Taking to the skies in protest has quickly become one of football’s more tiresome stunts and this one, it is safe to say, was ill-timed.
"Kenwright & co – time to go," read a banner, trailed by a plane over Southampton's St Mary's stadium on Saturday – the message aimed at Everton chairman Bill Kenwright, who has come under fire amid the gloom at Goodison Park this summer.
The board are accused of lacking ambition, unlike the team.
Everton are the Premier League's lowest spenders in this transfer window, which is the headline statistic for Kenwright's critics.
The reality is that others have financed their spending by selling. Southampton, for example, have paid out £22.7 million (Dh130.4m), a figure that dwarfs Roberto Martinez’s £5.3m outlay, but brought in £37.5m.
Everton may face a fight to keep John Stones out of Chelsea's clutches, but they have retained their prized assets and two of them, Romelu Lukaku and Ross Barkley, powered them to a 3-0 victory at St Mary's.
Southampton could not resist offers for key players and look weakened defensively, allowing a ruthless Lukaku to profit.
The negative slant on his 2014/15 season has tended to prevail. Lukaku’s tally of 20 goals last season sounds impressive but the problem for Evertonians was that only 10 came in the Premier League – deemed a meagre return for a major buy.
A towering header, a steered shot and a handful of barnstorming runs were reminders why Everton made him the £28m man. On such days his finishing skills and physical attributes make him appear to be unplayable.
If Lukaku has been maligned, Barkley definitely ranked as one of last year’s underachievers.
On Saturday, he fashioned the striker’s second goal with a driving run and scored the third.
Like the Belgian, the Englishman has begun the new campaign in auspicious fashion. Like him, he already has two goals, both taken with such aplomb as to invite questions why he only scored twice last season.
Lukaku’s first supplier has only struck twice in his Everton career but these have been a restorative eight days for Arouna Kone; a belated first Goodison Park goal against Watford, two injury-hit years after his arrival, was followed by the whipped cross that Lukaku converted.
The Ivorian striker was a makeshift winger but, with one centre, he did a fine impression of a specialist.
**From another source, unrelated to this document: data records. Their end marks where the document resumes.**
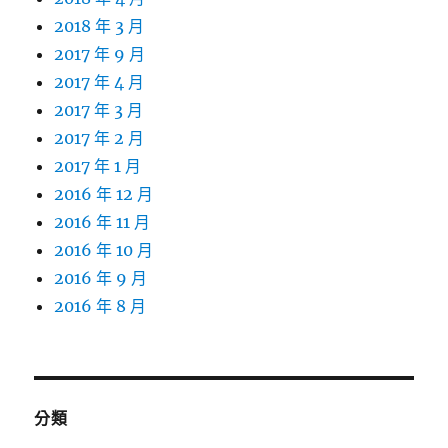
2018 年 3 月
2017 年 9 月
2017 年 4 月
2017 年 3 月
2017 年 2 月
2017 年 1 月
2016 年 12 月
2016 年 11 月
2016 年 10 月
2016 年 9 月
2016 年 8 月
分類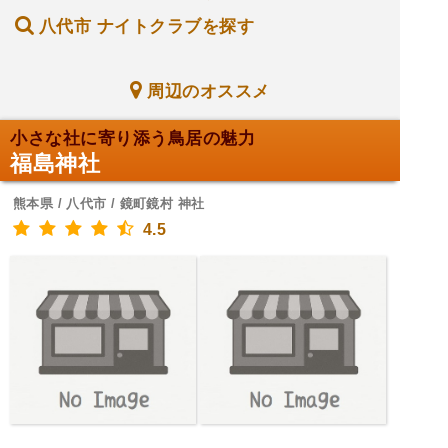
八代市 ナイトクラブを探す
周辺のオススメ
小さな社に寄り添う鳥居の魅力
福島神社
熊本県 / 八代市 / 鏡町鏡村 神社
4.5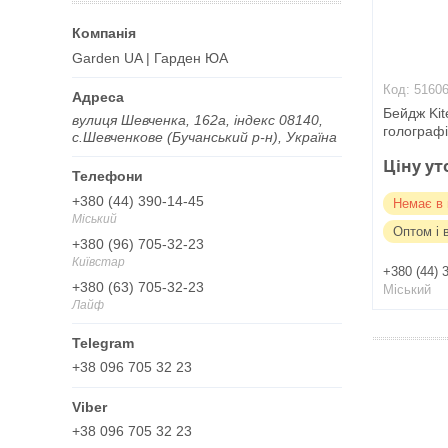
Garden UA | Гарден ЮА
5160
Бейдж Kit
вулиця Шевченка, 162а, індекс 08140,
голограф
с.Шевченкове (Бучанський р-н), Україна
Ціну у
+380 (44) 390-14-45
Немає в 
Міський
Оптом і 
+380 (96) 705-32-23
Київстар
+380 (44) 
+380 (63) 705-32-23
Міський
Лайф
+38 096 705 32 23
+38 096 705 32 23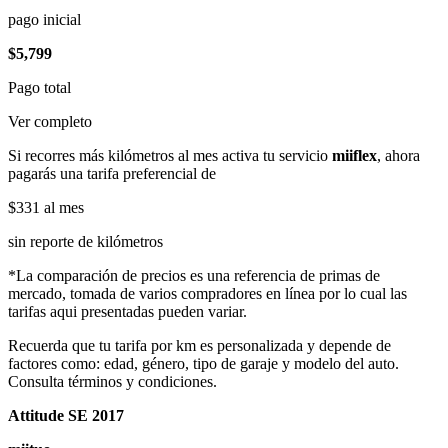
pago inicial
$5,799
Pago total
Ver completo
Si recorres más kilómetros al mes activa tu servicio
miiflex
, ahora
pagarás una tarifa preferencial de
$331
al mes
sin reporte de kilómetros
*La comparación de precios es una referencia de primas de
mercado, tomada de varios compradores en línea por lo cual las
tarifas aqui presentadas pueden variar.
Recuerda que tu tarifa por km es personalizada y depende de
factores como: edad, género, tipo de garaje y modelo del auto.
Consulta términos y condiciones.
Attitude SE 2017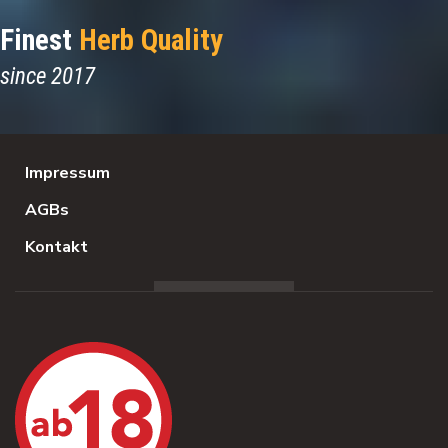
Finest
Herb Quality
since 2017
Impressum
AGBs
Kontakt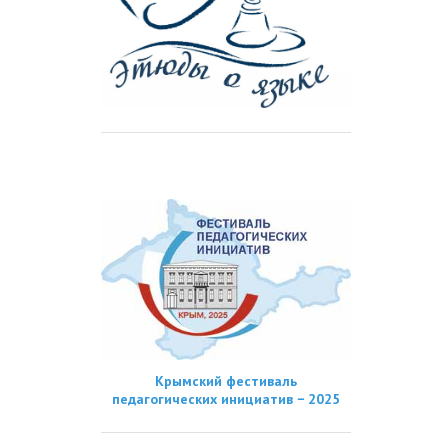
Крымский фестиваль
педагогических инициатив − 2025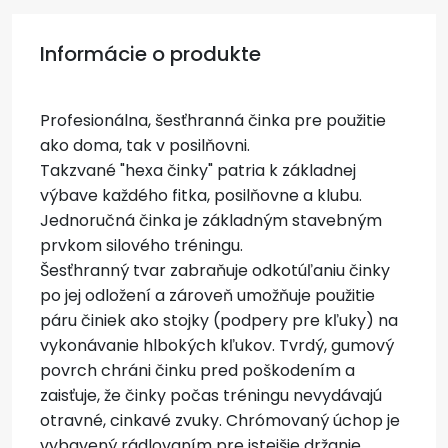
Informácie o produkte
Profesionálna, šesťhranná činka pre použitie
ako doma, tak v posilňovni.
Takzvané "hexa činky" patria k základnej
výbave každého fitka, posilňovne a klubu.
Jednoručná činka je základným stavebným
prvkom silového tréningu.
Šesťhranný tvar zabraňuje odkotúľaniu činky
po jej odložení a zároveň umožňuje použitie
páru činiek ako stojky (podpery pre kľuky) na
vykonávanie hlbokých kľukov. Tvrdý, gumový
povrch chráni činku pred poškodením a
zaisťuje, že činky počas tréningu nevydávajú
otravné, cinkavé zvuky. Chrómovaný úchop je
vybavený rádlovaním pre istejšie držanie.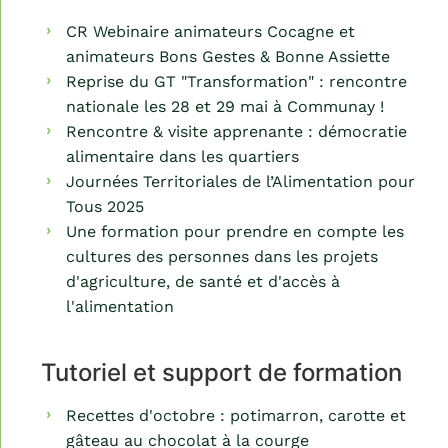
CR Webinaire animateurs Cocagne et
animateurs Bons Gestes & Bonne Assiette
Reprise du GT "Transformation" : rencontre
nationale les 28 et 29 mai à Communay !
Rencontre & visite apprenante : démocratie
alimentaire dans les quartiers
Journées Territoriales de l’Alimentation pour
Tous 2025
Une formation pour prendre en compte les
cultures des personnes dans les projets
d'agriculture, de santé et d'accès à
l'alimentation
Tutoriel et support de formation
Recettes d'octobre : potimarron, carotte et
gâteau au chocolat à la courge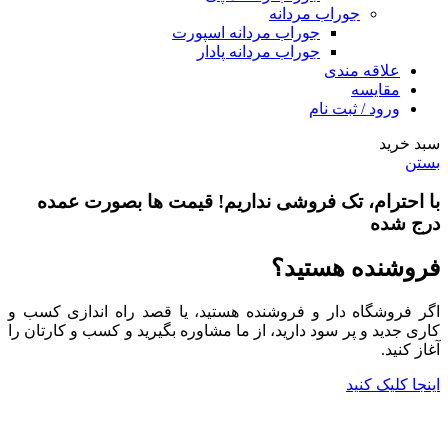
جوراب مردانه
جوراب مردانه اسپورت
جوراب مردانه پادار
علاقه مندی
مقایسه
ورود / ثبت نام
سبد خرید
بستن
با احترام،
تک فروشی
نداریم! قیمت ها بصورت عمده
درج شده
فروشنده هستید؟
اگر فروشگاه دار و فروشنده هستید، یا قصد راه اندازی کسب و
کاری جدید و پر سود دارید، از ما مشاوره بگیرید و کسب و کارتان را
آغاز کنید.
اینجا کلیک کنید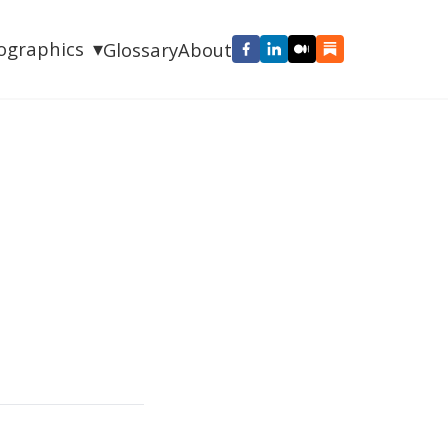
▾
fographics
Glossary
About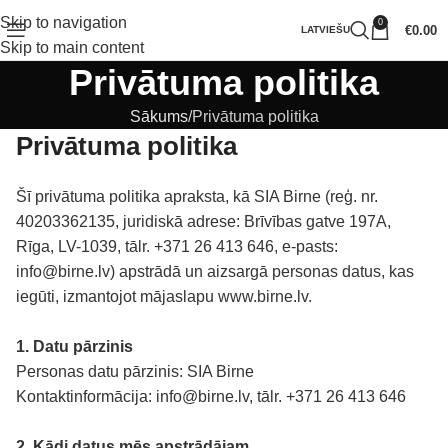
Skip to navigation
0
€
0.00
LATVIEŠU
Skip to main content
Privātuma politika
Sākums
Privātuma politika
Privātuma politika
Šī privātuma politika apraksta, kā SIA Birne (reģ. nr.
40203362135, juridiskā adrese: Brīvības gatve 197A,
Rīga, LV-1039, tālr.
+371 26 413 646
, e-pasts:
info@birne.lv
) apstrādā un aizsargā personas datus, kas
iegūti, izmantojot mājaslapu
www.birne.lv
.
1. Datu pārzinis
Personas datu pārzinis: SIA Birne
Kontaktinformācija:
info@birne.lv
, tālr.
+371 26 413 646
2. Kādi datus mēs apstrādājam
That opener came a mere 46 seconds after a vital save from Tim Howard, yet another who endured decidedly mixed fortunes last season.
Everton’s defence was too porous then, Southampton’s second only to Chelsea. Yet five of seven pillars are now absent.
They sold defensive midfielder Morgan Schneiderlin and right-back Nathaniel Clyne, centre-back Toby Alderweireld was only on loan and opted to join Tottenham Hotspur on a permanent deal, and left-back Ryan Bertrand and goalkeeper Fraser Forster are sidelined, the latter for much of the season.
A new-look rearguard has been breached five times in two games. Southampton’s squad contains seven signings, but have lacked the solidity of their predecessors.
Everton require another centre-back, along with a striker, but as cover. There is enviable talent within their ranks but there was long before this transfer window opened.